Multiple police agencies responded to Lake Fenton Community Schools Friday but not for an emergency.
It was all part of a training exercise at Lake Fenton High School and Middle School to further educate and prepare students in the event of an emergency.
Senior student, Kristen Cody, described the day as intense, "it's chaos, everyone is up and running."
But students and faculty say Friday's exercise was a good thing.
"There's police officers and staff directing us where to go so it made me feel a lot more comfortable if that were to actually happen I know what to do," said Cody.
Superintendent Wayne Wright helped plan Friday's "active shooter drill."
"We thought it was a positive effect for our staff," he said.
Police agencies from Genesee County came together to educate students and the first line of defense; teachers.
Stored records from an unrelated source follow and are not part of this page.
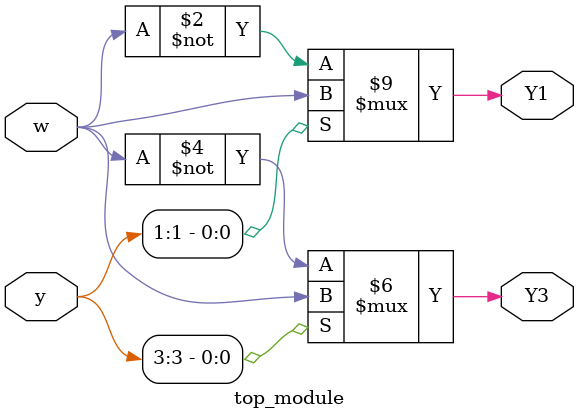
<source format=sv>
module top_module (
	input [5:0] y,
	input w,
	output Y1,
	output Y3
);

reg Y1;
reg Y3;

always@(y) begin
	if(y[1])
		Y1 <= w;
	else
		Y1 <= ~w;
end

always@(y) begin
	if(y[3])
		Y3 <= w;
	else
		Y3 <= ~w;
end

endmodule

</source>
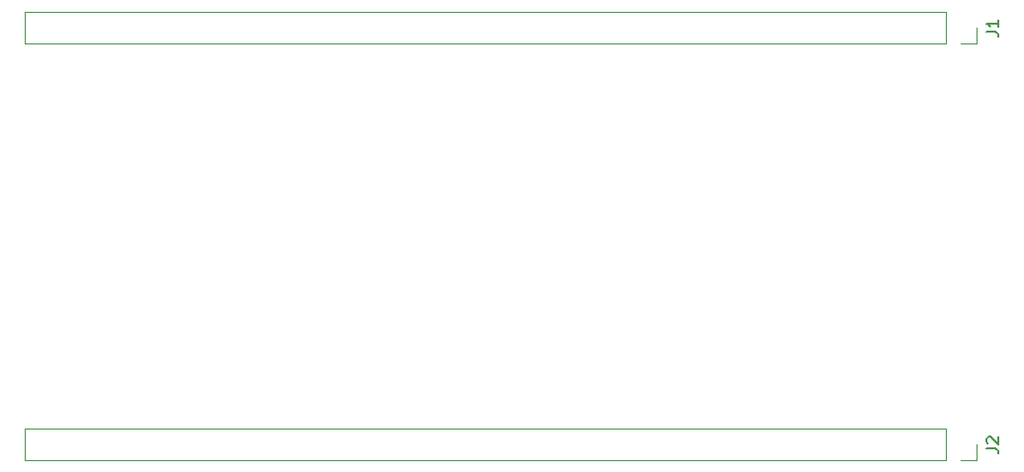
<source format=gbr>
G04 #@! TF.GenerationSoftware,KiCad,Pcbnew,5.1.5+dfsg1-2build2*
G04 #@! TF.CreationDate,2021-03-16T21:46:15-07:00*
G04 #@! TF.ProjectId,soldering-test,736f6c64-6572-4696-9e67-2d746573742e,rev?*
G04 #@! TF.SameCoordinates,Original*
G04 #@! TF.FileFunction,Legend,Top*
G04 #@! TF.FilePolarity,Positive*
%FSLAX46Y46*%
G04 Gerber Fmt 4.6, Leading zero omitted, Abs format (unit mm)*
G04 Created by KiCad (PCBNEW 5.1.5+dfsg1-2build2) date 2021-03-16 21:46:15*
%MOMM*%
%LPD*%
G04 APERTURE LIST*
%ADD10C,0.120000*%
%ADD11C,0.150000*%
G04 APERTURE END LIST*
D10*
X95189040Y-16475400D02*
X95189040Y-19135400D01*
X95189040Y-16475400D02*
X16389040Y-16475400D01*
X16389040Y-16475400D02*
X16389040Y-19135400D01*
X95189040Y-19135400D02*
X16389040Y-19135400D01*
X97789040Y-19135400D02*
X96459040Y-19135400D01*
X97789040Y-17805400D02*
X97789040Y-19135400D01*
X95183960Y-52215740D02*
X95183960Y-54875740D01*
X95183960Y-52215740D02*
X16383960Y-52215740D01*
X16383960Y-52215740D02*
X16383960Y-54875740D01*
X95183960Y-54875740D02*
X16383960Y-54875740D01*
X97783960Y-54875740D02*
X96453960Y-54875740D01*
X97783960Y-53545740D02*
X97783960Y-54875740D01*
D11*
X98681420Y-18138733D02*
X99395706Y-18138733D01*
X99538563Y-18186352D01*
X99633801Y-18281590D01*
X99681420Y-18424447D01*
X99681420Y-18519685D01*
X99681420Y-17138733D02*
X99681420Y-17710161D01*
X99681420Y-17424447D02*
X98681420Y-17424447D01*
X98824278Y-17519685D01*
X98919516Y-17614923D01*
X98967135Y-17710161D01*
X98676340Y-53879073D02*
X99390626Y-53879073D01*
X99533483Y-53926692D01*
X99628721Y-54021930D01*
X99676340Y-54164787D01*
X99676340Y-54260025D01*
X98771579Y-53450501D02*
X98723960Y-53402882D01*
X98676340Y-53307644D01*
X98676340Y-53069549D01*
X98723960Y-52974311D01*
X98771579Y-52926692D01*
X98866817Y-52879073D01*
X98962055Y-52879073D01*
X99104912Y-52926692D01*
X99676340Y-53498120D01*
X99676340Y-52879073D01*
M02*

</source>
"It's not a requirement at this point but we want to make sure our staff feels comfortable if something were to happen. We would not anticipate anything like this happening but it's happening throughout the country so we're trying to make sure we are prepared," said Superintendent Wright.
Michigan law requires schools to perform ten emergency drills a year.
A bill supported by Representative Joseph Graves (R) Argentine Township, would require schools to post on their website when they are holding fire, tornado and other safety drills.
"Streamline process and makes it transparent and makes sure kids are properly trained in the right emergency situations," said Graves.
"This is an add-on to a lock-down drill in my eyes," said Superintendent Wright.
House Bill 4713 passed through the State House and heads to the Senate.
Representative Graves anticipates, if passed, the bill would be signed into law by the new year.